PROBLEM TO SOLVE → Return the span of the dataset appendix below from "17.1 FRED-QD" up to and including "the end-of-quarter date.", copied word for word.

SOURCE DOCUMENT →
Data Sets Used in This Book

17 Data Sets Used in This Book

This chapter is a reference appendix for the file-backed datasets shipped with the book repository. Earlier chapters link here instead of re-describing the source each time. Synthetic datasets generated inside code chunks are not listed here; they are documented where they appear.

17.1 FRED-QD

FRED-QD is the quarterly U.S. macroeconomic database developed by McCracken and Ng (2020). A repository copy of the release used in these notes is stored at data/fred_qd_current.csv.

  • Unit of observation: calendar quarter
  • Coverage: U.S. macro-financial series, 1959Q1 onward
  • Frequency: quarterly
  • File layout: the CSV contains two metadata rows before the actual data. The first row stores factor-group identifiers and the second row stores the authors’ suggested transformation codes. The sasdate column holds the end-of-quarter date.

The chapters in the book use the subset of series listed below. Full variable documentation is available in the FRED-QD release notes.

Mnemonic Description
GDPC1 Real gross domestic product, chained dollars
CPIAUCSL Consumer price index, all urban consumers
UNRATE Civilian unemployment rate
FEDFUNDS Effective federal funds rate
GS10 10-year Treasury constant-maturity yield
TB3MS 3-month Treasury bill secondary-market rate
VIXCLSx CBOE volatility index (VIX), quarterly closing value

Figure 17.1 shows the series used in the book on a common standardized scale so that their timing can be compared across the sample. Magnitudes are not directly comparable on this scale.

DATASET RECORDS →
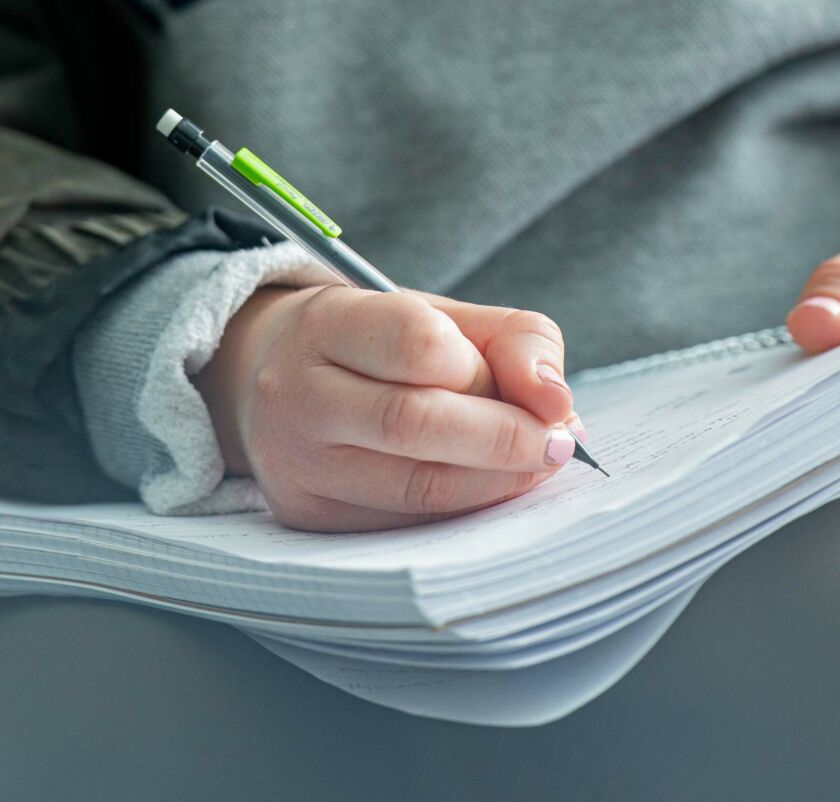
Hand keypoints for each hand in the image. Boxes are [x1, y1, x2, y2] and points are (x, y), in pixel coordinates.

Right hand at [197, 285, 581, 530]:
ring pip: (415, 488)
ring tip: (534, 467)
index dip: (492, 375)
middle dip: (505, 440)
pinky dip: (463, 513)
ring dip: (495, 483)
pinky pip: (406, 524)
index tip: (551, 402)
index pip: (417, 343)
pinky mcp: (307, 516)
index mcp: (327, 322)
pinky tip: (487, 490)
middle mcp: (296, 393)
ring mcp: (295, 462)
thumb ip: (514, 341)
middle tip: (559, 446)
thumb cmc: (379, 344)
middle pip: (414, 423)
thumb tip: (557, 404)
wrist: (280, 380)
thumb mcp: (444, 315)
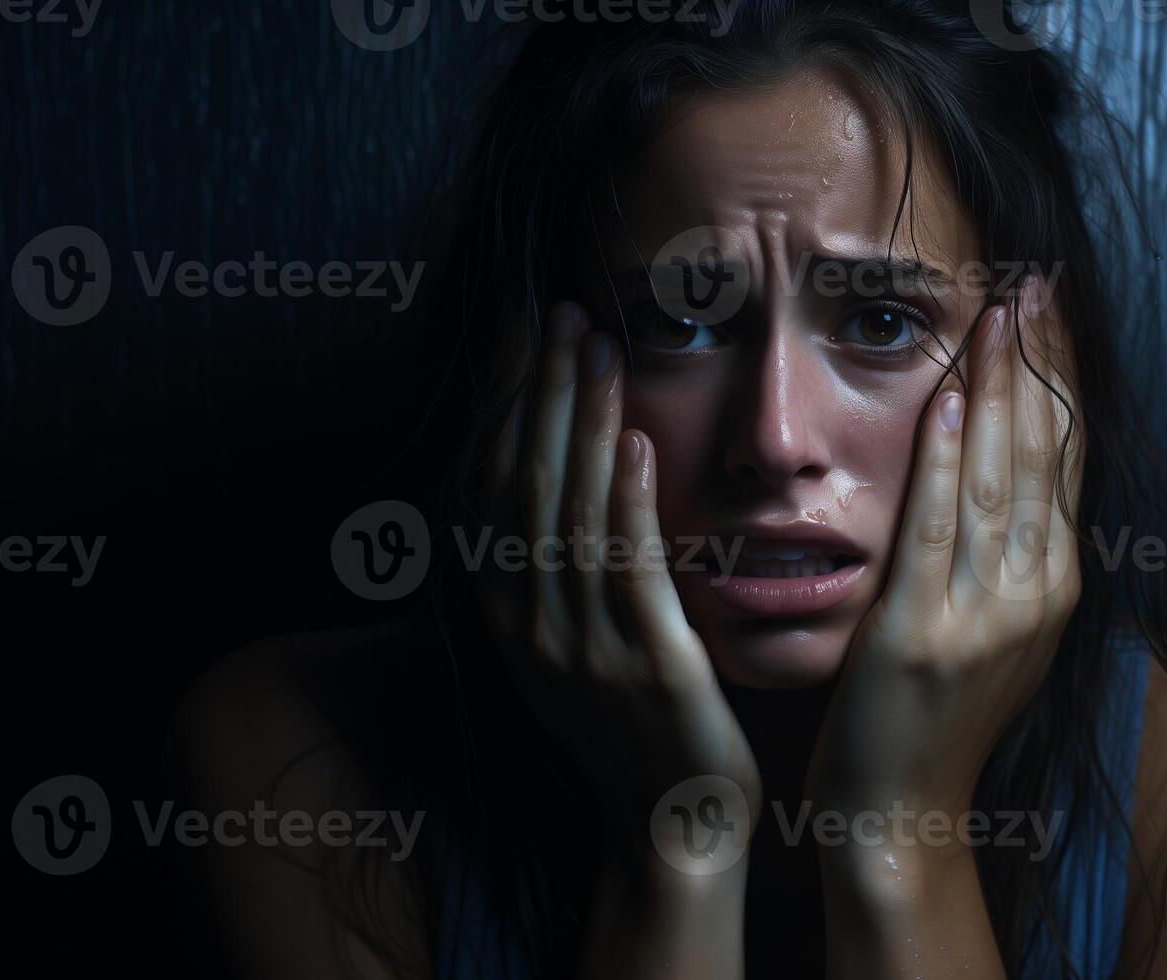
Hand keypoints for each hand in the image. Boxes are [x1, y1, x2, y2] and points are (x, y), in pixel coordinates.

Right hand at [485, 300, 761, 863]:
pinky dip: (627, 499)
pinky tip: (637, 439)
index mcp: (511, 615)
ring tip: (595, 347)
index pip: (494, 488)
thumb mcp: (576, 643)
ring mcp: (584, 647)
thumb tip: (565, 473)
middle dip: (540, 393)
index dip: (508, 407)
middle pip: (524, 485)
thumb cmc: (636, 725)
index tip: (524, 334)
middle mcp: (531, 625)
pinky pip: (629, 568)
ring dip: (582, 423)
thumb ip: (561, 567)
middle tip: (559, 313)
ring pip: (569, 513)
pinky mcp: (648, 666)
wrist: (671, 821)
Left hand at [804, 276, 1080, 824]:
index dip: (1061, 381)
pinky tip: (950, 401)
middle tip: (1035, 282)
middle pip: (1043, 456)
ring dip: (1000, 390)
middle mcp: (1035, 596)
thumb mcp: (995, 632)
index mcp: (1054, 589)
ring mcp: (984, 617)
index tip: (1053, 312)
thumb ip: (1006, 554)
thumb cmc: (935, 720)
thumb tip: (1006, 468)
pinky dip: (946, 462)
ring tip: (1000, 314)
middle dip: (1040, 363)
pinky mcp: (922, 634)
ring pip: (1000, 479)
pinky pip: (940, 531)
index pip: (1065, 461)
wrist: (901, 817)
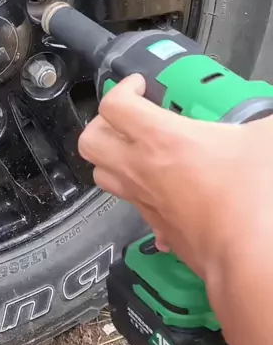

TASK RESULT →
17.1 FRED-QD

FRED-QD is the quarterly U.S. macroeconomic database developed by McCracken and Ng (2020). A repository copy of the release used in these notes is stored at data/fred_qd_current.csv.

  • Unit of observation: calendar quarter
  • Coverage: U.S. macro-financial series, 1959Q1 onward
  • Frequency: quarterly
  • File layout: the CSV contains two metadata rows before the actual data. The first row stores factor-group identifiers and the second row stores the authors’ suggested transformation codes. The sasdate column holds the end-of-quarter date.